[Opening Records for the exercise section]
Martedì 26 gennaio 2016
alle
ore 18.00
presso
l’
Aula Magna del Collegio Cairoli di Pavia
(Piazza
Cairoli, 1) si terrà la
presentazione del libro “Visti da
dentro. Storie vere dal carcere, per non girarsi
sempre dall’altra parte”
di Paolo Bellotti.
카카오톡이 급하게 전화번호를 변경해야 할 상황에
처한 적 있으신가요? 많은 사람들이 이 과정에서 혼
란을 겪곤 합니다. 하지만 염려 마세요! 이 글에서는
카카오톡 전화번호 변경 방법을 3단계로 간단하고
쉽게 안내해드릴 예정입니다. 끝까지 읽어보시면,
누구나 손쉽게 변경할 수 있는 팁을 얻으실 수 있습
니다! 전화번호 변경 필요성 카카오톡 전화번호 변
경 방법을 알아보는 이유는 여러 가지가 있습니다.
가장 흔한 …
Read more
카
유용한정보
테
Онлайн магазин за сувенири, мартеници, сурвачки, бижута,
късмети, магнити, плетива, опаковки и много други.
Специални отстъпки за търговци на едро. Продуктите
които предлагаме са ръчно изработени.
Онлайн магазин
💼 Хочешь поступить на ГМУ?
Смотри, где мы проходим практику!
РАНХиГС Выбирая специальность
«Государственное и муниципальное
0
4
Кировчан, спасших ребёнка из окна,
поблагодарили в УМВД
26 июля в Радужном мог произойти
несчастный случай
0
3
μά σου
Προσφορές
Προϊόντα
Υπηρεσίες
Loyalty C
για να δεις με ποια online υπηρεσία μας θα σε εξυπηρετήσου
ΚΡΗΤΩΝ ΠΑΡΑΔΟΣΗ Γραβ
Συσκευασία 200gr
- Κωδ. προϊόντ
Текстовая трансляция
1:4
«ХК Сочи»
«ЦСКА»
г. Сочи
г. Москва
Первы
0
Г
[Closing Records for the exercise section]
Exercise instructions>
Every entry should be output again exactly as written.

Answer below>
Martedì 26 gennaio 2016
alle
ore 18.00
presso
l’
Aula Magna del Collegio Cairoli di Pavia
(Piazza
Cairoli, 1) si terrà la
presentazione del libro “Visti da
dentro. Storie vere dal carcere, per non girarsi
sempre dall’altra parte”
di Paolo Bellotti.
카카오톡이 급하게 전화번호를 변경해야 할 상황에
처한 적 있으신가요? 많은 사람들이 이 과정에서 혼
란을 겪곤 합니다. 하지만 염려 마세요! 이 글에서는
카카오톡 전화번호 변경 방법을 3단계로 간단하고
쉽게 안내해드릴 예정입니다. 끝까지 읽어보시면,
누구나 손쉽게 변경할 수 있는 팁을 얻으실 수 있습
니다! 전화번호 변경 필요성 카카오톡 전화번호 변
경 방법을 알아보는 이유는 여러 가지가 있습니다.
가장 흔한 …
Read more
카
유용한정보
테
Онлайн магазин за сувенири, мартеници, сурвачки, бижута,
късмети, магнити, плетива, опаковки и много други.
Специални отстъпки за търговци на едро. Продуктите
които предлагаме са ръчно изработени.
Онлайн магазин
💼 Хочешь поступить на ГМУ?
Смотри, где мы проходим практику!
РАНХиГС Выбирая специальность
«Государственное и муниципальное
0
4
Кировчан, спасших ребёнка из окна,
поблагодарили в УМВД
26 июля в Радужном мог произойти
несчастный случай
0
3
μά σου
Προσφορές
Προϊόντα
Υπηρεσίες
Loyalty C
για να δεις με ποια online υπηρεσία μας θα σε εξυπηρετήσου
ΚΡΗΤΩΝ ΠΑΡΑΔΟΣΗ Γραβ
Συσκευασία 200gr
- Κωδ. προϊόντ
Текстовая трансляция
1:4
«ХК Сочи»
«ЦСКА»
г. Сочи
г. Москва
Первы
0
Г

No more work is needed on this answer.